Recently, Czar was a bit on the skinny side, so we started giving him a small dinner in the evening as well as breakfast in the morning with the others. We often check the dogs over and we'd decided that his ribs were a little too obvious - this needs to be done by feel, as the husky coat tends to hide the view. After a couple of weeks, he was feeling much sleeker - we'd gotten to the stage where only his last two ribs were easy to feel, so it time to taper off the dinners. Smaller serves, then every other night an even smaller handful in training rather than in the bowl. Last night, it was time for nothing.
Last night, we went to the movies (Jack Ryan: Shadow Agent, not too bad). When we got home, J let the boys in from the pen and Czar immediately plonked himself in his crate. He waited expectantly, but J called the others and headed to the bedroom, with Ishka, Frankie and Bolo trotting along behind.
J suggested that we wait him out, that he should come on first command and not need it reinforced. (As discussed here.) Although I agreed on principle, I also thought we had a pretty low chance of winning the battle. Siberian huskies have earned their reputation for being stubborn!
So I went out to the kitchen and checked the tank, fed my amphibian and ignored the mammal in the crate. He watched and made no move to follow me when I switched the lights off and left. Round one, Czar.
I went off to the bedroom, where we got ready for bed. PJ's, teeth brushed, nothing. Round two, Czar.

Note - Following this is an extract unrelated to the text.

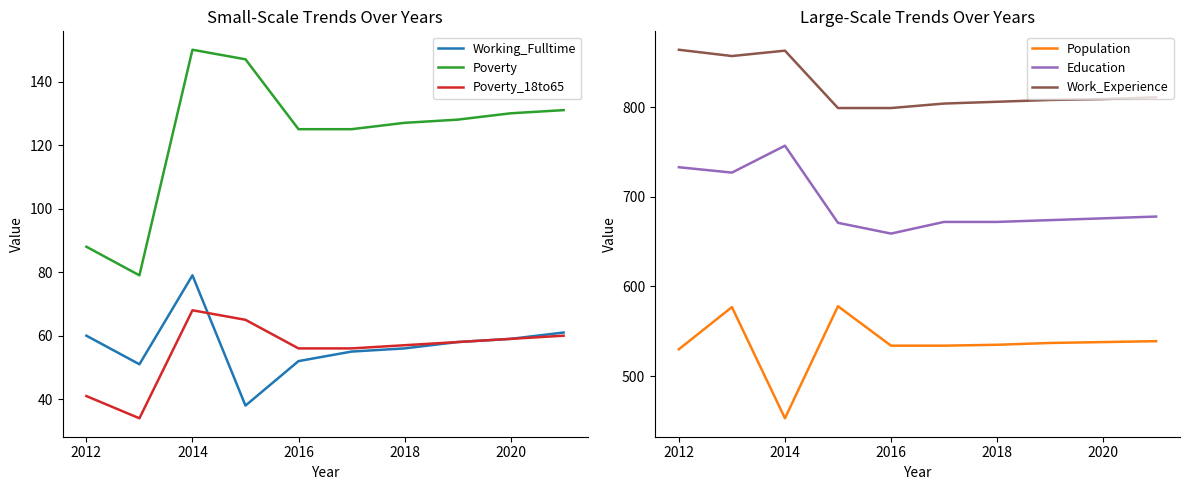

Is it true that Education equals 757 at 2014?

True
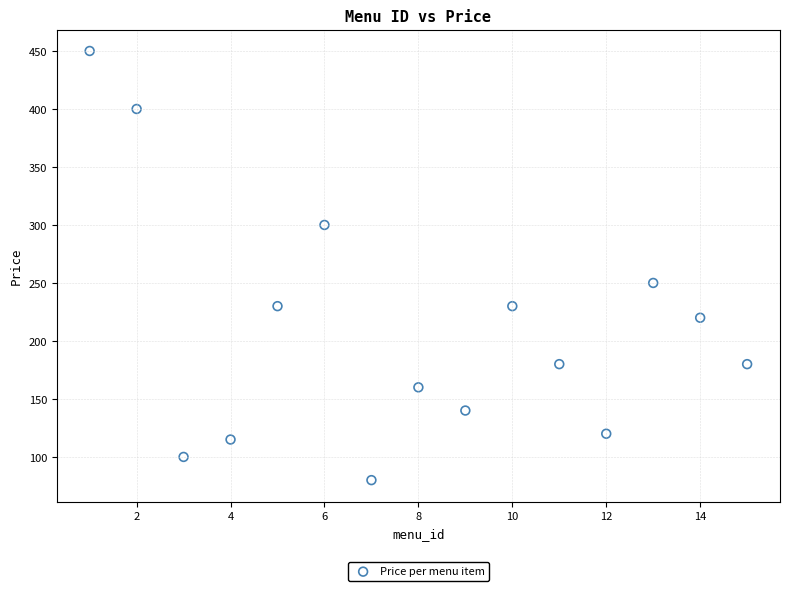

What is the range of X values (max minus min)?

14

We pottered around, putting away laundry and killing time. Nope. Round three, Czar.
We started loudly praising and patting the three dogs who were quietly waiting on their beds. Still nothing. At that point, we conceded, and as an act of surrender, we called Czar. He immediately got out of the crate (it's floor makes a distinctive creak, so we knew he hadn't moved til that point) and trotted through the house to the bedroom door. We made a big fuss, "good boy!", and put him to bed with Bolo.

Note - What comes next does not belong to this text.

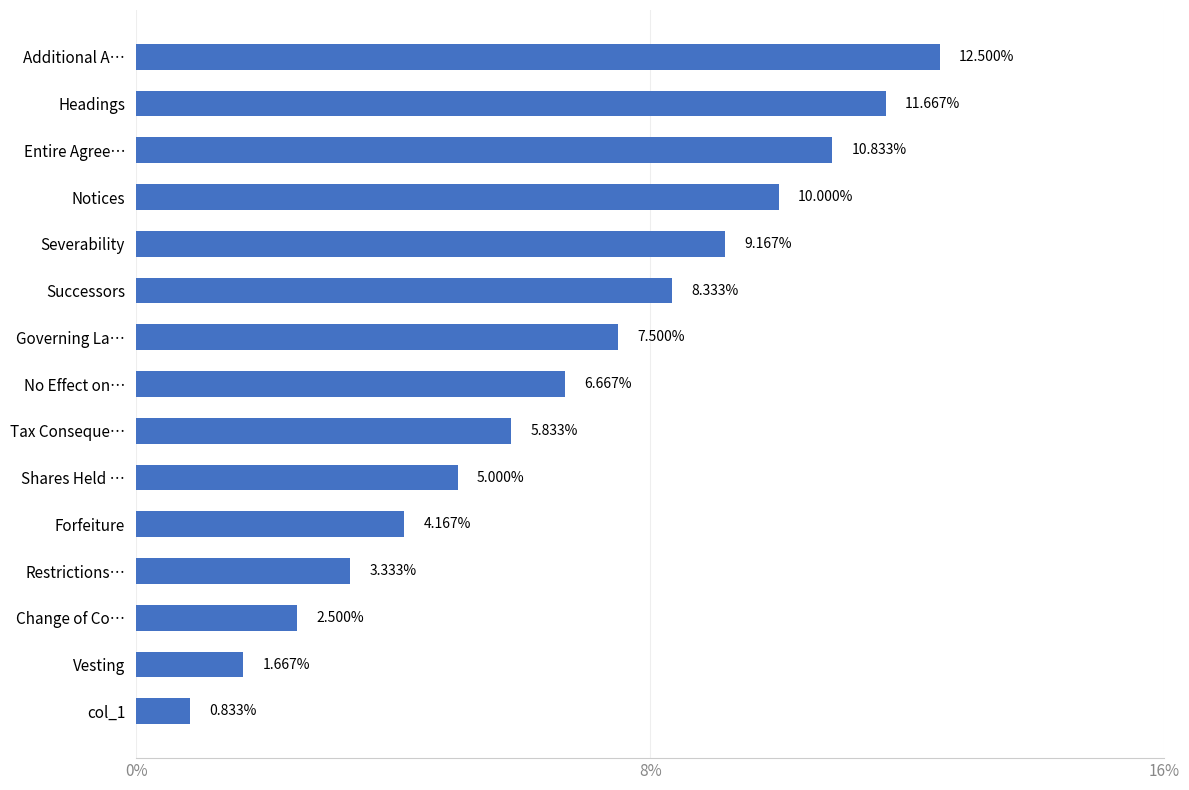

Which label corresponds to the largest value in the chart?

Additional A…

Ok, husky, you won the battle, but we will win the war!
Now, plenty of other dogs would be just as stubborn. But Sibes are regularly described as "having their ears painted on", or "middling bad obedience dogs." J loves the meme where the husky says "I know how to do it, but what's my motivation?" (Which I can't find at the moment, dammit.) A friend with many years experience with Mallies does a great impression of trying to convince her new Sibe to do as it's asked - it's funny because we've all seen the same thing!
This disobedient streak has actually been deliberately bred into huskies. When you're caught in a blinding snow storm, do you want a lead dog who will follow each command immediately? Or a lead dog who will look around and go, "no, I'm not turning right, that's the edge of the cliff, you poor short sighted human"? Even here in Australia where most of us only see snow when we travel to the mountains, that selective disobedience helps - I've heard it said, "any medium sized breed can pull a scooter and learn to turn left and right on command, but a husky will wait for the break in the trees before they take the turn!"
This is the same idea as training a service dog to selectively disobey. This helps them stop blind people walking into hazards and make diabetics check their blood sugar when they're busy. Not that I think a husky would make a great guide dog. Not unless the blind person was prepared to wear roller blades and LOTS of padding!